I shot a band series years ago, got each to play a 45 min set, and I picked the best 23 for the show. Had to bring in a good sound guy who mixed for TV, not a crowd (very different worlds). Used house lights, shot in the afternoon with no crowds. Some days were brutal long (4 hours) because of sound issues within the band, retakes.. one manager asked that we not air the show because his singer wasn't on her game, and it was a shameful performance. Jerked us around with payment too. No love for him.

Due to budget issues with time and people, there was just me (producer/shooter/editor), another camera guy and our sound guy (who also fooled around with the house lighting).

There was no communication between the two camera ops (just didn't have access to that sort of gear back in those days), so each of us shot very fluid shots, and made eye contact now and then to allow the other guy a chance to move to a new shot. (we couldn't hear **** up there, I'm no fan of loud music... ), and a cabled intercom wasn't possible with all the gear around.

I then took the two tapes , put them in A & B, synced them up with time code and rolled them through a switcher. I was accurate about 99% with my transitions. If I made a mistake, I started the song over again and just had a good memory for when I needed to switch cameras.

This was actually the quickest way to turn the project around, even when I had to re-do several songs. We had a very early Avix Xpress at the time, and it wasn't worth the time (not to mention the precious hard drive space) to put the show together on NLE.

The short demo tape is almost it's own special shoot, because you'll want to make sure the clips shown in there are bang-on perfect.. that means multiple takes and multiple angles, staging... you can't do that level of prep for the whole show. Not without spending time & money.

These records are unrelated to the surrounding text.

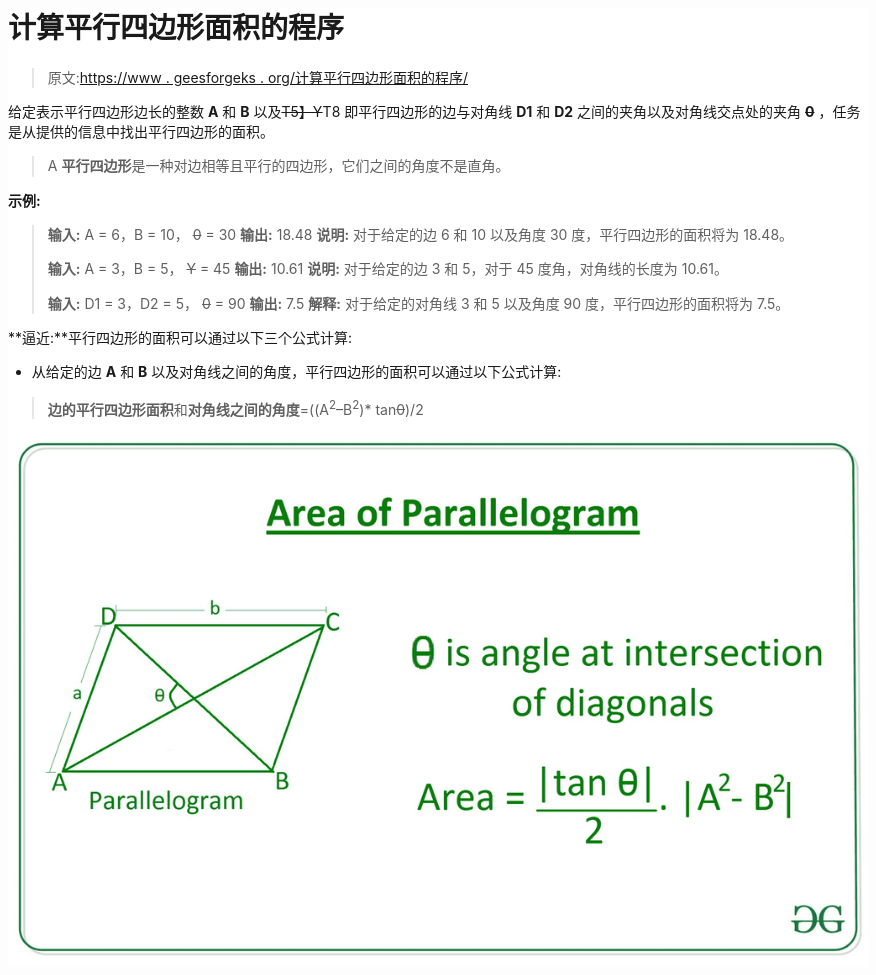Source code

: # 计算平行四边形面积的程序

> 原文:[https://www . geesforgeks . org/计算平行四边形面积的程序/](https://www.geeksforgeeks.org/program-to-calculate-area-of-a-parallelogram/)

给定表示平行四边形边长的整数 **A** 和 **B** 以及~~T5】Y~~T8 即平行四边形的边与对角线 **D1** 和 **D2** 之间的夹角以及对角线交点处的夹角 ~~**0**~~ ，任务是从提供的信息中找出平行四边形的面积。

> A **平行四边形**是一种对边相等且平行的四边形，它们之间的角度不是直角。

**示例:**

> **输入:** A = 6，B = 10， ~~0~~ = 30
> **输出:** 18.48
> **说明:**
> 对于给定的边 6 和 10 以及角度 30 度，平行四边形的面积将为 18.48。
> 
> **输入:** A = 3，B = 5， ~~Y~~ = 45
> **输出:** 10.61
> **说明:**
> 对于给定的边 3 和 5，对于 45 度角，对角线的长度为 10.61。
> 
> **输入:** D1 = 3，D2 = 5， ~~0~~ = 90
> **输出:** 7.5
> **解释:**
> 对于给定的对角线 3 和 5 以及角度 90 度，平行四边形的面积将为 7.5。

**逼近:**平行四边形的面积可以通过以下三个公式计算:

*   从给定的边 **A** 和 **B** 以及对角线之间的角度，平行四边形的面积可以通过以下公式计算:

> **边的平行四边形面积**和**对角线之间的角度**=((A<sup>2</sup>–B<sup>2</sup>)* tan~~0~~)/2

![](img/6a89b6d6e1fc2b3ea0e3f4267560e395.png)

Client needs to know that given a low figure, they'll get what they get, warts and all. Just to save your sanity, budget in a 3rd camera that gets the wide shot of the performance... it's your safety shot to use when the 2 other cameras are both shooting the floor. When ever I shoot something of a "once only, get it as it happens" , I like to have a cover camera going just in case I need to dramatically alter my main shot. It's saved me in editing more than once.